Vom Schönheitsbetrug zum fragwürdigen Coaching: Hochstaplerin trickst weiter
Emil LangeVom Schönheitsbetrug zum fragwürdigen Coaching: Hochstaplerin trickst weiter
Eine 44-jährige Frau, die bereits wegen Betrugs als vermeintliche Schönheitsärztin im Gefängnis saß, taucht in der Schweiz nun als selbsternannte "preisgekrönte Life- & Neuro-Coach" wieder auf. Zwischen 2021 und 2023 führte sie illegale kosmetische Behandlungen mit gefälschten Qualifikationen durch. Heute bietet sie Coaching-Sitzungen für 250 Franken pro Stunde an – garniert mit fragwürdigen Auszeichnungen und erfundenen Medienauftritten.
2023 flog auf, dass die Frau Botox- und Hyaluronsäure-Behandlungen ohne medizinische Ausbildung durchführte.

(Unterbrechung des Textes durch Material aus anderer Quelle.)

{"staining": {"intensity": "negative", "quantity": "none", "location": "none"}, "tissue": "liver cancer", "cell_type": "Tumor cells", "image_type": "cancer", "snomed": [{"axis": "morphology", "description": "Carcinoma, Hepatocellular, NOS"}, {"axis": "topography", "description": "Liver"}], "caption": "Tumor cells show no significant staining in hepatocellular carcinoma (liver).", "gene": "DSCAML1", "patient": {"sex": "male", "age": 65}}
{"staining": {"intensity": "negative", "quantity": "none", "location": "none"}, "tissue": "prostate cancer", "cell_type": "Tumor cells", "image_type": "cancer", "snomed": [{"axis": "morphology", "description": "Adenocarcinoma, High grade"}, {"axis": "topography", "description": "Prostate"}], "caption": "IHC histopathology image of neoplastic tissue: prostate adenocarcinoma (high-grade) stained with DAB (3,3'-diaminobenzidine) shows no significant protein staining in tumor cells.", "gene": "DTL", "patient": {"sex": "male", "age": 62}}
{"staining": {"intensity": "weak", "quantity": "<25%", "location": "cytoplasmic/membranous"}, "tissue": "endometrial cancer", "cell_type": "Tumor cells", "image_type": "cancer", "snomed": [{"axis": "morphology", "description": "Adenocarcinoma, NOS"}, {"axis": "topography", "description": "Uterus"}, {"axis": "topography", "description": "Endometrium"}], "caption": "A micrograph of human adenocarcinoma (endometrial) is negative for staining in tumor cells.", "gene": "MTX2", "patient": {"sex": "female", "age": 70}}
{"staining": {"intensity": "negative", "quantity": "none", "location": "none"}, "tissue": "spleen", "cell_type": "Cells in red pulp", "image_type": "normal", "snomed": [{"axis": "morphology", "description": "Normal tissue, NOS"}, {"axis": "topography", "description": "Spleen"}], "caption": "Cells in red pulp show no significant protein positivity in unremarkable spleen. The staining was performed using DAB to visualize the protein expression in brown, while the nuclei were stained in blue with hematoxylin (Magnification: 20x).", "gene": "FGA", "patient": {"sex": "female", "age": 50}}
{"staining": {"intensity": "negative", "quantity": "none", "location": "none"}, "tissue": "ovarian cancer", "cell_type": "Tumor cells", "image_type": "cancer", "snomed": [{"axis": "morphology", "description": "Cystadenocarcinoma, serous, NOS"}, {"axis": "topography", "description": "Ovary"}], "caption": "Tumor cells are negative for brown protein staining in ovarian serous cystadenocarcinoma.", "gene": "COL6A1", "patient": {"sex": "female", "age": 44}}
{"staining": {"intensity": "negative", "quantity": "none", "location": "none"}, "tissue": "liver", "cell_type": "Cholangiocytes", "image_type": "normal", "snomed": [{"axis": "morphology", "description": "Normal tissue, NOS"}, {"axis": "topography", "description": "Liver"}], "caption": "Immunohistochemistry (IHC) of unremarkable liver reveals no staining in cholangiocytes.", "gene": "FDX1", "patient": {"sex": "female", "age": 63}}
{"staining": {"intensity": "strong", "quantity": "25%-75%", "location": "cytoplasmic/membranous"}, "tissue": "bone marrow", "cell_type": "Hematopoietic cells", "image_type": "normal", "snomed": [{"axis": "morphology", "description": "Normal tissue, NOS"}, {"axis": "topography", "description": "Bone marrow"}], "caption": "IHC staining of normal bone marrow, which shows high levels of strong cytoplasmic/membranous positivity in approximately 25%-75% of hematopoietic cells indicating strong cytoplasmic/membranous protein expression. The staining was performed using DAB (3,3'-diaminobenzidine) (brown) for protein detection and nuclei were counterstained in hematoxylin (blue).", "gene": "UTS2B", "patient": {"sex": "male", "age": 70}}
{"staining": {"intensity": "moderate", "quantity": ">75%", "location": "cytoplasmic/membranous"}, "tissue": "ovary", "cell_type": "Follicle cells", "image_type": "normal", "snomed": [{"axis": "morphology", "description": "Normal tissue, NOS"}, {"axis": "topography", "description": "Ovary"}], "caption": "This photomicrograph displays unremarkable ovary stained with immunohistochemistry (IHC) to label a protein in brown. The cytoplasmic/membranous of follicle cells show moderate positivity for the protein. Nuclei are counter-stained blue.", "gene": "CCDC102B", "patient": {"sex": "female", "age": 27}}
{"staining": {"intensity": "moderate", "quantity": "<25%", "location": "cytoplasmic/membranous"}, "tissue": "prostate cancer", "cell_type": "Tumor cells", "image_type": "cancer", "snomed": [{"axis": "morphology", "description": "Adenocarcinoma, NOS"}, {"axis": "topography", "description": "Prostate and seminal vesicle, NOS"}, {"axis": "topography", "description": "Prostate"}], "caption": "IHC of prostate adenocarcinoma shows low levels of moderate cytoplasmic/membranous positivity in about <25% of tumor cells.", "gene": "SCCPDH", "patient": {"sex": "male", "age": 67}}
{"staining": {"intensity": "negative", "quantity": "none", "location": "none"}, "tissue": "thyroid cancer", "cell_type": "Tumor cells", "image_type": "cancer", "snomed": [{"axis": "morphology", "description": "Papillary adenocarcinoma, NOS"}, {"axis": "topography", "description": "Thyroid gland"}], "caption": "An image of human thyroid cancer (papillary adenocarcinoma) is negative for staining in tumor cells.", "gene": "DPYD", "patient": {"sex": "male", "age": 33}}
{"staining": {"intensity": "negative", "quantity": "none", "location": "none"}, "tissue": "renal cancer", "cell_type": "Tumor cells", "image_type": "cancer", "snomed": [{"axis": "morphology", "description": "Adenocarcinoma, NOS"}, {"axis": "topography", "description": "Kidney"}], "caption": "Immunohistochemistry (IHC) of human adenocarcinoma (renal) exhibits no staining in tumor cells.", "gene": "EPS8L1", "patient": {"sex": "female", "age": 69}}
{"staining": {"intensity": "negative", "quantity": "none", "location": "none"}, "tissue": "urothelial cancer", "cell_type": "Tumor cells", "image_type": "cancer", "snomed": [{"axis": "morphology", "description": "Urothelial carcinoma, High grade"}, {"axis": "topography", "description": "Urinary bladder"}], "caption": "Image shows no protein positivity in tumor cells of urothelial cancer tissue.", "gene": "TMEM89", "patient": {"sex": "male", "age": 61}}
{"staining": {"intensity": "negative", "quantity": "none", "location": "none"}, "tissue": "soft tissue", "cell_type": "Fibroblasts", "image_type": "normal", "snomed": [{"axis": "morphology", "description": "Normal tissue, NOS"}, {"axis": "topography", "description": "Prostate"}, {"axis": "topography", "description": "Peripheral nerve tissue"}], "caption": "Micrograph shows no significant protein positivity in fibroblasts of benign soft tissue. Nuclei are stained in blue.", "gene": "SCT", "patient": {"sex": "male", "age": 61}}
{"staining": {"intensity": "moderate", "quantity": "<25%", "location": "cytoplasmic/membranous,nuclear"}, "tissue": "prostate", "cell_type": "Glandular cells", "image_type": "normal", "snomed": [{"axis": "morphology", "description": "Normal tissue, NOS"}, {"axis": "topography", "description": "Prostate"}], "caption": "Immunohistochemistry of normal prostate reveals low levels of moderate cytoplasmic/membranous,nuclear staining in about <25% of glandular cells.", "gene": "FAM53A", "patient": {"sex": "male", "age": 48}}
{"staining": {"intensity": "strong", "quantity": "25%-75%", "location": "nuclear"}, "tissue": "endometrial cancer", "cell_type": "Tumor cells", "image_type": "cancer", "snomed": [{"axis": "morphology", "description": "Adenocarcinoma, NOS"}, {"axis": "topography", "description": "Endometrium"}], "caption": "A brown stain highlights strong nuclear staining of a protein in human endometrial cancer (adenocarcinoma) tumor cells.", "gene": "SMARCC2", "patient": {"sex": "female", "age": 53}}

Mit gefälschten Diplomen einer österreichischen Universität täuschte sie Kundinnen im Aargau und im Zürcher Limmat-Tal. 2025 muss sie eine zweieinhalbjährige Haftstrafe wegen Betrugs und Urkundenfälschung antreten.
Auf ihrer aktuellen Website prangt sie mit manipulierten Ehrungen, darunter ein bearbeitetes "Forbes"-Cover, und behauptet, in über 450 Nachrichtenseiten aufgetaucht zu sein. Zudem listet sie dubiose Preise auf, etwa "Innovativste Life- & Neuro-Coach des Jahres" aus Aserbaidschan oder "Beste Life- & Neuro-Coach der Schweiz". Trotz ihrer Vorstrafen wirbt sie heute als zertifizierte Coach und gibt vor, dem International Coaching Federation (ICF) anzugehören.
Die Psychologin Noora Al-Rubai warnt vor den Risiken unregulierter Coaching-Anbieter. Sie nennt Alarmzeichen wie undurchsichtige Ausbildungswege, vage Methoden und horrender Honorare. Da die Schweiz im Coaching-Bereich keinen Berufsschutz kennt, können sich unseriöse Akteure leicht an Kunden bereichern. Die Staatsanwaltschaft Aargau bestätigt diese rechtliche Grauzone: Nur bei nachweislichem Schaden sei eine Verurteilung möglich.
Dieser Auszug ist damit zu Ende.